Pour la première fois, GRDF, GRTgaz, SPEGNN et TIGF publient un bilan prévisionnel pluriannuel commun de la demande de gaz en France. Cette vision prospective à l’horizon 2035 s’inscrit dans le cadre de la loi relative à la transition énergétique pour la croissance verte. Désormais, les gestionnaires des réseaux de transport et de distribution de gaz ont la responsabilité d’établir ce document de référence sur les perspectives d’évolution de la consommation de gaz et de la production de gaz renouvelable.

Le gaz, énergie indispensable à la transition énergétique

En 2015, la consommation de gaz en France a représenté 461 TWh, dont environ 53% dans les bâtiments résidentiels et tertiaires, 36% dans l’industrie et 11% dans la production d’électricité. En 2035, les opérateurs estiment que le volume de gaz consommé devrait être compris entre 336 TWh et 516 TWh avec un scénario de référence à 385 TWh. Cette perspective de réduction de la consommation cohérente avec les objectifs de la loi de transition énergétique, s’explique principalement par les gains attendus en matière d'efficacité énergétique et le déploiement d’équipements toujours plus performants et économes.

Pour autant, le développement des nouveaux usages du gaz comme les conversions dans l’industrie, le biométhane, ou le gaz carburant, devrait contrebalancer cette perspective. Les avantages économiques et environnementaux du gaz grâce à de moindres émissions de CO2 et de particules, en font une solution d’avenir aux côtés des gaz renouvelables qui couvriront 10% de la consommation à horizon 2030. Les opérateurs d’infrastructures gazières soulignent à ce titre la nécessité d’un cadre clair et de mesures d’accompagnement adaptées pour développer les installations de production de biométhane, soutenir la filière gaz dans la mobilité et favoriser le développement de nouvelles générations de gaz renouvelables. Le niveau de la demande de gaz dépendra aussi de l’évolution du mix énergétique pour la production d’électricité, en particulier de la part du nucléaire et de l’activité des barrages hydrauliques.

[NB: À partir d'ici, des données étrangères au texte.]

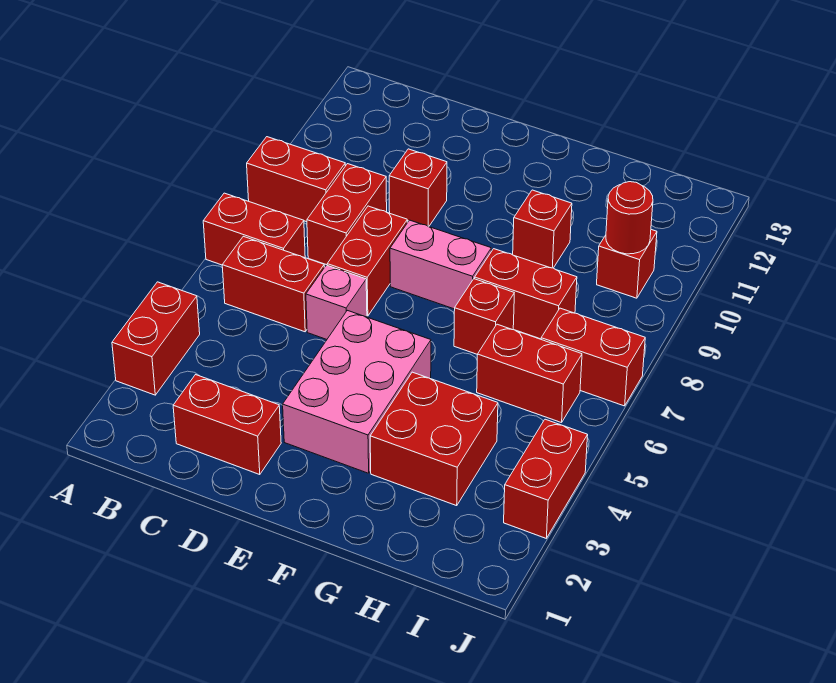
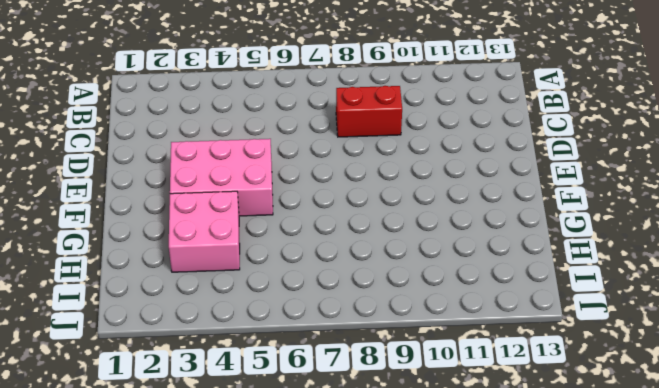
pink brick G3:H4 level 1 -> red brick G3:H4 level 1
none -> red brick A3:A4 level 1
none -> red brick A7:B7 level 1
none -> red brick A9:B9 level 1

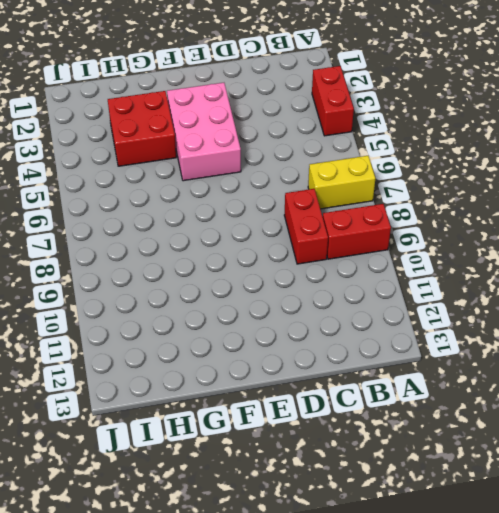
yellow brick A7:B7 level 1 -> red brick A7:B7 level 1
none -> red brick B6:C6 level 1
none -> red brick C2:D2 level 1
none -> pink brick D6 level 1

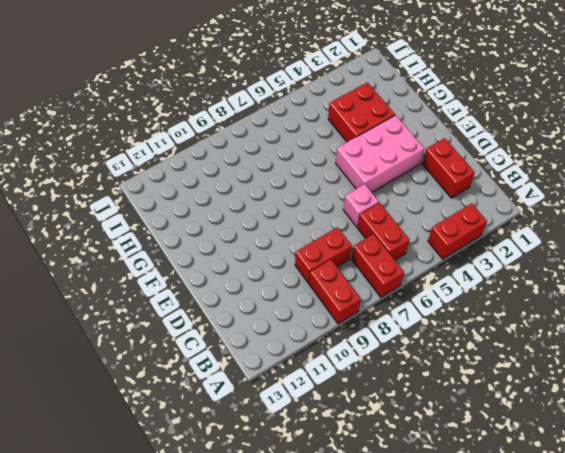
none -> red brick D7:D8 level 1
none -> red brick D10 level 1
none -> pink brick E8:F8 level 1

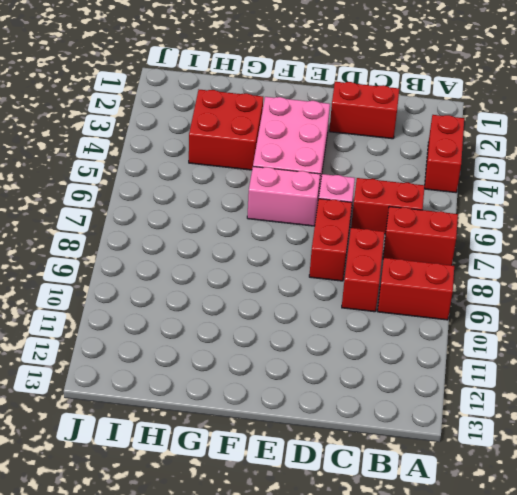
pink brick E6:F6 level 1 -> pink brick E8:F8 level 1
none -> red brick D10 level 1
none -> red brick G7 level 1
none -> red brick G8:H8 level 1

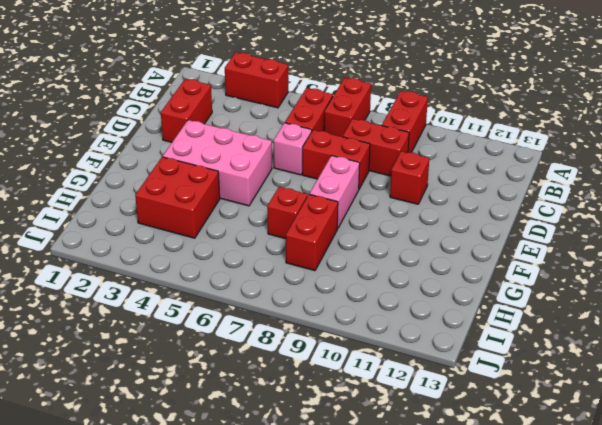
none -> red brick G10 level 1
none -> red brick H6:I6 level 1
none -> red brick I7:J7 level 1

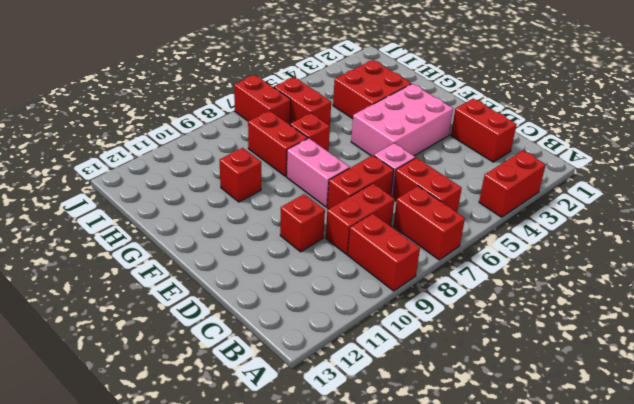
none -> red brick I10 level 1
none -> red brick J3:J4 level 1
none -> red round brick I10 level 2

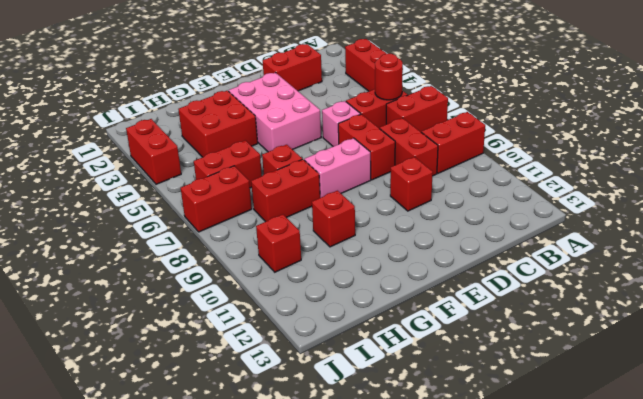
red round brick B6 level 2 -> red round brick I10 level 2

Aujourd’hui, les réseaux de distribution et de transport gaz deviennent de plus en plus « intelligents » et ont vocation à accueillir de nouvelles formes de production décentralisée d’énergie tels que des équipements performants de types micro-cogénérations, pompes à chaleur au gaz ou piles à combustibles. Ces solutions d’avenir décentralisées font émerger une gestion plus dynamique du réseau, l’inscrivant dans une logique d’économie circulaire et de complémentarité entre les systèmes gazier et électrique. En 2035, le nombre de logements chauffés au gaz devrait progresser d’environ 1,4 million et les surfaces tertiaires chauffées au gaz pourraient croître de plus de 100 millions de m2.

Le bilan prévisionnel pluriannuel 2016-2035 constitue un outil de transparence visant à éclairer le dialogue sur les enjeux stratégiques liés aux systèmes énergétiques de demain.